Output uses standard BED field names such as chrom, chromStart, chromEnd,
and optional BED/BED12 fields.
Behavior details:
- Leading
browser,track, and#lines are skipped before the first data row. - BED12 rows use BED12 field names (for example
thickStart,thickEnd,itemRgb,blockCount,blockSizes,blockStarts). strandis normalized to numeric codes:"+"->1,"-"->-1, and any other value ->0.blockSizesandblockStartsare parsed from comma-separated text into numeric arrays.- Non-BED12 extra columns are preserved as positional fallback fields (
fieldN).
Example¶
{
"description": "Browser Extendible Data (BED) example.",
"assembly": "hg38",
"data": {
"url": "data/bedRegions.bed",
"format": { "type": "bed" }
},
"mark": "rect",
"encoding": {
"x": { "chrom": "chrom", "pos": "chromStart", "type": "locus" },
"x2": { "chrom": "chrom", "pos": "chromEnd" },
"y": { "field": "name", "type": "nominal" },
"color": { "field": "strand", "type": "nominal" }
}
}
For larger BED files, consider using the lazy BigBed data
source instead of the eager url source.
BEDPE¶
BEDPE
is parsed as tab-delimited text with positional columns. It is commonly used
for paired loci, such as structural variant breakpoints and link/arc
annotations between two regions. The required leading fields are
chrom1, start1, end1, chrom2, start2, end2; common optional fields are
name, score, strand1, strand2. BEDPE files are typically headerless.
Behavior details:
- Leading
browser,track, and#lines are skipped before the first data row. - If a header row is present, it is detected when the first six columns match
the required BEDPE prefix; headerless files use the default BEDPE column
order or explicit names from
format.columns. - Sentinel normalization:
.->nullfor string fields (chrom*,name);-1and""->nullfor coordinates;""->nullforscore. strand1andstrand2are normalized to numeric codes:"+"->1,"-"->-1, and any other value ->0.- Extra trailing columns are preserved as positional fallback fields (
fieldN, with 1-based indexing). - Rows with fewer than six columns are rejected with a parse error.
Example¶
{
"description": "BEDPE example using link marks between paired breakpoints.",
"assembly": "hg38",
"data": {
"url": "data/events.bedpe",
"format": { "type": "bedpe" }
},
"mark": {
"type": "link",
"linkShape": "dome",
"orient": "vertical",
"clampApex": true
},
"encoding": {
"x": { "chrom": "chrom1", "pos": "start1", "type": "locus" },
"x2": { "chrom": "chrom2", "pos": "start2" },
"y": { "field": "score", "type": "quantitative" },
"size": { "value": 2 },
"color": { "field": "name", "type": "nominal" }
}
}
FASTA¶
The type of FASTA format is "fasta" as shown in the example below:
{
"data": {
"url": "16SRNA_Deino_87seq_copy.aln",
"format": {
"type": "fasta"
}
},
...
}
The FASTA loader produces data objects with two fields: identifier and
sequence. With the "flattenSequence"
transform you can split the sequences into individual bases (one object per
base) for easier visualization.
Parquet¶
Apache Parquet is a
column-oriented binary storage format designed for efficient analytics on large
tables. Compared to row-oriented text formats, it usually provides better
compression and faster column scans. For larger datasets, Parquet is strongly
recommended over delimited text formats because it can be processed much more
quickly.
In GenomeSpy, Parquet is decoded into row objects similarly to "csv" and
"tsv" formats supported by the url data source.

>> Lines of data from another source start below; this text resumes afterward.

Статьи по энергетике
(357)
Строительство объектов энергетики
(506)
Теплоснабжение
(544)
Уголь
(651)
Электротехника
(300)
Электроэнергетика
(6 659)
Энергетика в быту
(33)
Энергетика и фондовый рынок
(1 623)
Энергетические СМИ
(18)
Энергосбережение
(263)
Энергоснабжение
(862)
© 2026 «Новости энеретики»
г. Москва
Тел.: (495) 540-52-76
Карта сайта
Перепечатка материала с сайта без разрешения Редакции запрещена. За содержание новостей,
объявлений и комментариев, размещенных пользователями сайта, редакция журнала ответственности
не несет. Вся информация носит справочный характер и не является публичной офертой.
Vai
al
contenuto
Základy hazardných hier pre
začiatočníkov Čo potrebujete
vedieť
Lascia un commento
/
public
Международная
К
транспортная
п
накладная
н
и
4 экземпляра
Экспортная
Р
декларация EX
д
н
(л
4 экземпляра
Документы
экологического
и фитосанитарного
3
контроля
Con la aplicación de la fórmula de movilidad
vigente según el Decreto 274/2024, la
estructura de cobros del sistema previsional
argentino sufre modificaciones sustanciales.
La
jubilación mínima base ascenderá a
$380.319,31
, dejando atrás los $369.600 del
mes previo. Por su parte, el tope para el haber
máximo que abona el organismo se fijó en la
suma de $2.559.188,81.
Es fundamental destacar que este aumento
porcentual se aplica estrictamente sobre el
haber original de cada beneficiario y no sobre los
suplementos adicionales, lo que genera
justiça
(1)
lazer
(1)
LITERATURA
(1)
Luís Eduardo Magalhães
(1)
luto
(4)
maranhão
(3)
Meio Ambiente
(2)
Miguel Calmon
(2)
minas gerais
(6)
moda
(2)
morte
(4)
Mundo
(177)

The type of Parquet format is "parquet":
{
"data": {
"url": "data.parquet",
"format": {
"type": "parquet"
}
}
}
Current constraints:
- Only Snappy-compressed Parquet files are supported.
- 64-bit integer values that require JavaScript
BigIntare not supported.
Writing compatible Parquet files in R
The following example shows how to write compatible Parquet files in R
using the arrow package:
library(arrow)
library(dplyr)
data.frame(x = 123L, y = 1.23) |>
arrow_table() |>
mutate(
across(where(is.integer), ~ arrow::cast(., int32())),
# Using float32 instead of double is optional but can significantly reduce file size
across(where(is.double), ~ arrow::cast(., float32()))
) |>
write_parquet("data.parquet")
The implementation is based on hyparquet.